(YOUR TASK)
Leaving out all pictures, restate word for word the lines from the one with "focal_mm: 200" through the last line of the entries.

(PROVIDED ENTRIES)
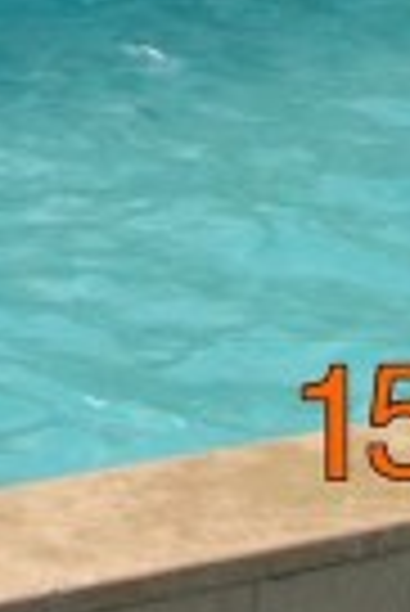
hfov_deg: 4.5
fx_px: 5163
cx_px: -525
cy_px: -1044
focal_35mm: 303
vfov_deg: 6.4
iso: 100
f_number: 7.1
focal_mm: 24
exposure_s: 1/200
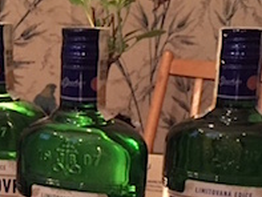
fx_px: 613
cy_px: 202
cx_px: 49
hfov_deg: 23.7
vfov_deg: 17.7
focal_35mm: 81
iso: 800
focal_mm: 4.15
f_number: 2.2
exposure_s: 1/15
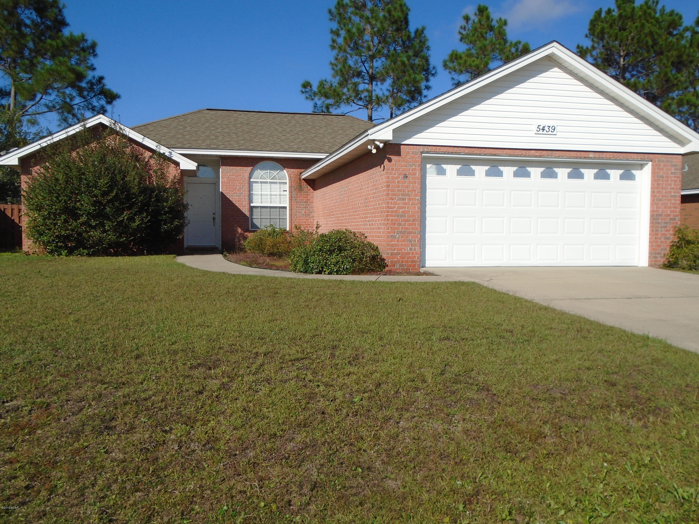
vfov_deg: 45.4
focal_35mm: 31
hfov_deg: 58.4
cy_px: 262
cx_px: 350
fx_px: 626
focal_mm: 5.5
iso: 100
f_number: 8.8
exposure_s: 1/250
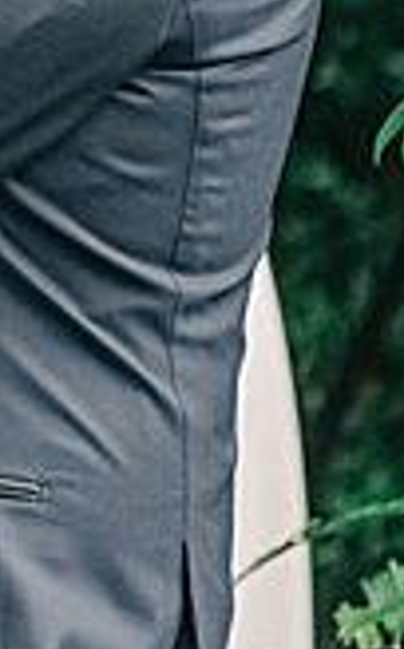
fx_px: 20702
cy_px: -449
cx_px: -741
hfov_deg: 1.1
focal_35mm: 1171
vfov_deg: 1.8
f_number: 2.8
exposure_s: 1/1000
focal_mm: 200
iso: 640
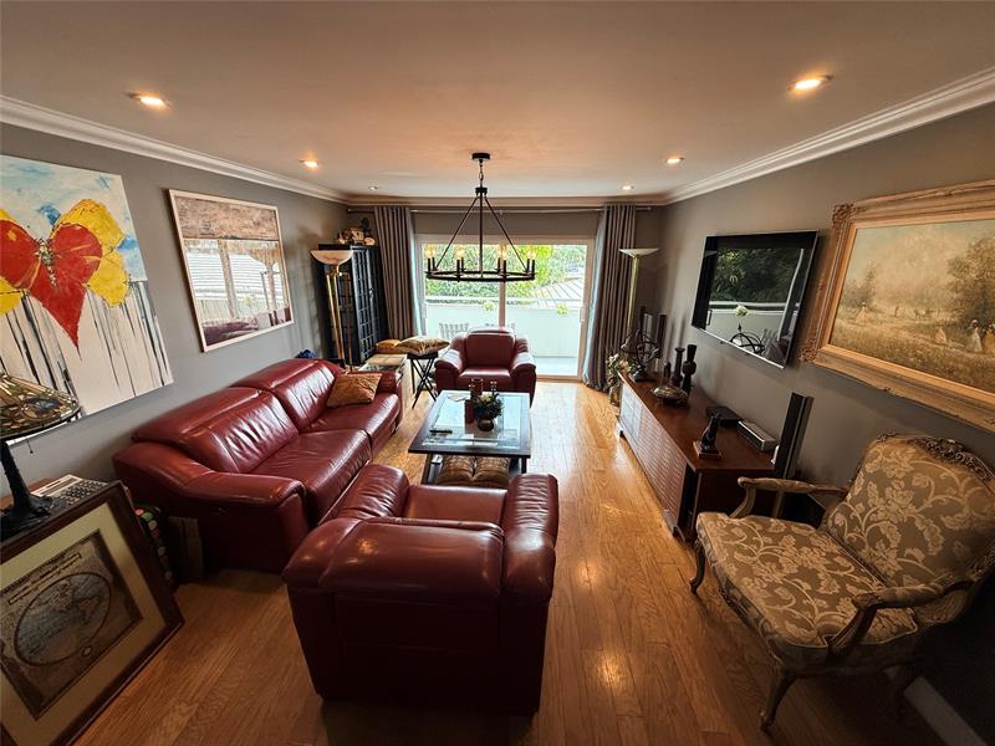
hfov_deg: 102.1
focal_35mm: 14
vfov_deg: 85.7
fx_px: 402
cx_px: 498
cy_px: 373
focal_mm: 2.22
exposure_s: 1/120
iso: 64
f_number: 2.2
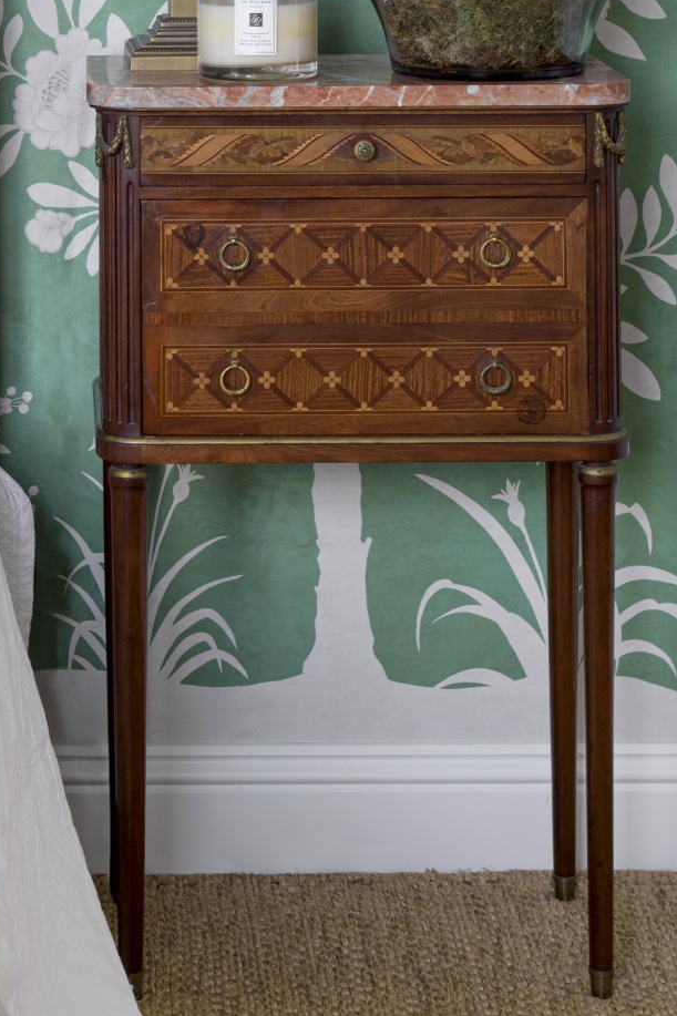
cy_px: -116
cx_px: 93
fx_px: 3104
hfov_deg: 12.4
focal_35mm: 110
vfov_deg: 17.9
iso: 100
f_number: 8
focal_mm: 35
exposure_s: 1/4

(ANSWER BOX)
focal_mm: 200
iso: 640
hfov_deg: 102.1
focal_35mm: 14
vfov_deg: 85.7
fx_px: 402
cx_px: 498
cy_px: 373
focal_mm: 2.22
exposure_s: 1/120
iso: 64
f_number: 2.2
cy_px: -116
cx_px: 93
fx_px: 3104
hfov_deg: 12.4
focal_35mm: 110
vfov_deg: 17.9
iso: 100
f_number: 8
focal_mm: 35
exposure_s: 1/4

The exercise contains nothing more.